Page-level text extractions:
□ □ □

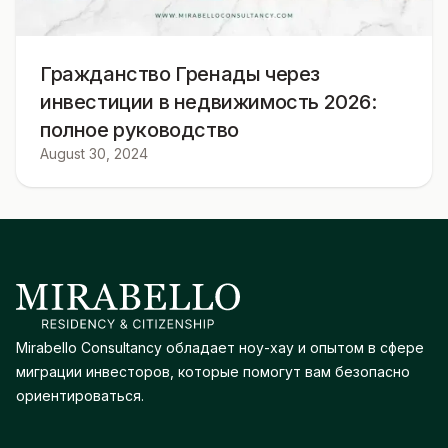
Гражданство Гренады через
инвестиции в недвижимость 2026:
полное руководство
August 30, 2024
Mirabello Consultancy обладает ноу-хау и опытом в сфере
миграции инвесторов, которые помогут вам безопасно
ориентироваться.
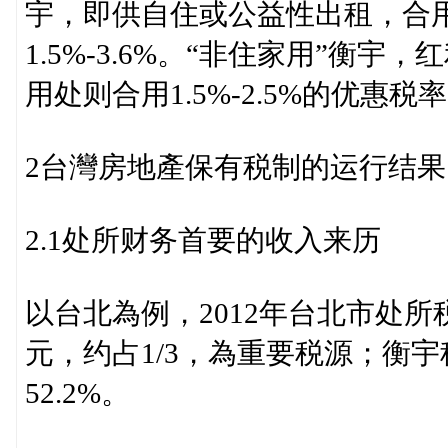
宇，即供自住或公益性出租，合用
1.5%-3.6%。“非住家用”衡宇
用处则合用1.5%-2.5%的优惠税
2台灣房地產保有税制的运行结果
2.1处所财务首要的收入来历
以台北為例，2012年台北市处所税
元，约占1/3，為重要税源；衡宇
52.2%。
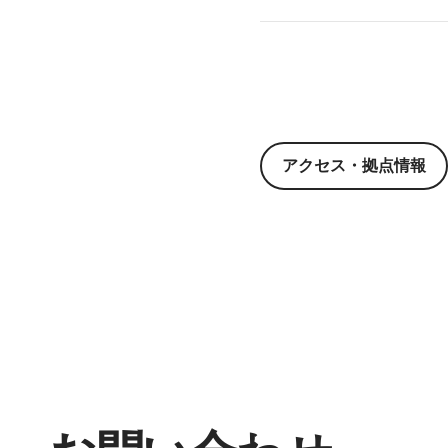
アクセス・拠点情報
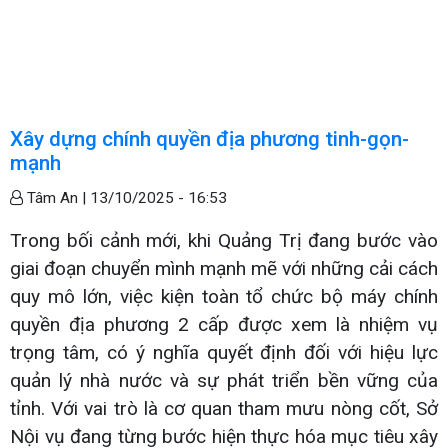
Xây dựng chính quyền địa phương tinh-gọn-
mạnh
Tâm An |
13/10/2025 - 16:53
Trong bối cảnh mới, khi Quảng Trị đang bước vào
giai đoạn chuyển mình mạnh mẽ với những cải cách
quy mô lớn, việc kiện toàn tổ chức bộ máy chính
quyền địa phương 2 cấp được xem là nhiệm vụ
trọng tâm, có ý nghĩa quyết định đối với hiệu lực
quản lý nhà nước và sự phát triển bền vững của
tỉnh. Với vai trò là cơ quan tham mưu nòng cốt, Sở
Nội vụ đang từng bước hiện thực hóa mục tiêu xây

□ □ □

* _Written task_: Revise the text from the start of the rows through the line containing "ориентироваться.", both ends included, so that "инвестиции" becomes "вложения" and nothing else changes. Leave the pictures out of your answer.

* _Exercise solution_:
Гражданство Гренады через
вложения в недвижимость 2026:
полное руководство
August 30, 2024
Mirabello Consultancy обладает ноу-хау и опытом в сфере
миграции инвесторов, которые помогут вам безопасно
ориентироваться.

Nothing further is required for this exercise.